◆ TEXT SECTION ◆

________

On 9 November 2009 the Coalition for Sexual and Bodily Rights in Muslim Societies (CSBR) organized a historic campaign bringing together a diverse group of nongovernmental organizations, academic institutions and activists across the Middle East, North Africa, South and Southeast Asia. As part of this simultaneous campaign entitled One Day One Struggle, tens of organizations from 11 countries held public demonstrations and meetings to assert that sexual and reproductive rights are universal human rights.

During the 1-Day Campaign that created a milestone event in the history of the sexual and reproductive rights movement, activists held 16 simultaneous yet diverse events, each focusing on the pertinent issue of their respective local and national contexts and all underlining the fact that sexuality is not a private issue but a site of political struggle. The Campaign showed that even if we are in different continents, working on different aspects of the issues related to sexuality, we are united in our quest to realize sexual and reproductive health and rights (SRHR) in Muslim societies.

Coordinated by Women for Women’s Human Rights (WWHR) – New Ways, the previous international coordination office of the CSBR in 2009, the Campaign was designed to raise public awareness on sexuality and SRHR in the local contexts, and contribute to advocacy efforts on the national levels to counter the rising conservatism, fueled by militarism, increasing inequalities, the politicization of religion and Islamophobia that have strengthened patriarchal and extremist religious ideologies, which use sexuality as a tool of oppression.

A major goal of the Campaign was also to make the struggles of SRHR advocates in Muslim societies visible at the international level. Contrary to the coverage in Western media, the Campaign once again showed that there is not one single definition or description of “Muslim society.” The variety of issues raised during the Campaign portrayed the huge diversity of practices in different Muslim societies. For instance, advocates in Palestine campaigned against a widespread violation of women’s sexual and bodily rights in the Middle East, namely the so-called “honor killings” which is a practice almost unheard of in Southeast Asia. While homosexuality is still a criminal offence in many countries of the Middle East, the LGBT communities in Bangladesh held panels, discussions and culture shows to bring more visibility to their struggles. Providing a glimpse at the courageous work undertaken by SRHR advocates in these societies, the Campaign shed light on the variety of our struggles that depend on the practices within our specific contexts.

________

Can you revise the passage on the One Day One Struggle campaign, starting at the words "On 9 November" and stopping after "universal human rights.", with "dozens" in place of "tens"?

◆ STORED DATA ◆
________

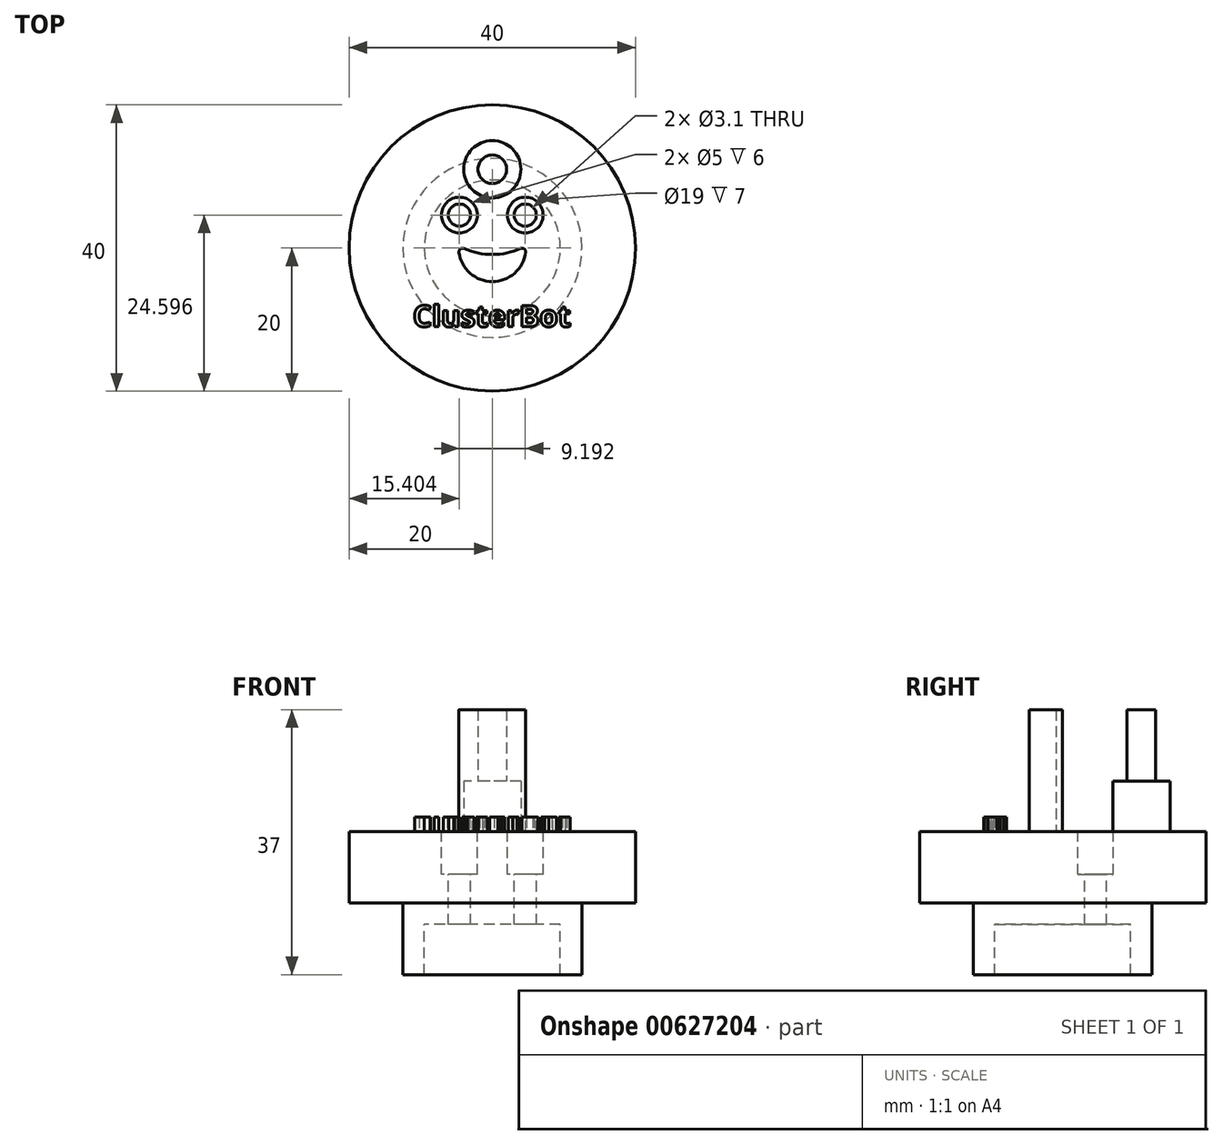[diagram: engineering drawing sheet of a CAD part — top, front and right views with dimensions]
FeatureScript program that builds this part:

________

◆ EXERCISE RESULT ◆
On 9 November 2009 the Coalition for Sexual and Bodily Rights in Muslim Societies (CSBR) organized a historic campaign bringing together a diverse group of nongovernmental organizations, academic institutions and activists across the Middle East, North Africa, South and Southeast Asia. As part of this simultaneous campaign entitled One Day One Struggle, dozens of organizations from 11 countries held public demonstrations and meetings to assert that sexual and reproductive rights are universal human rights.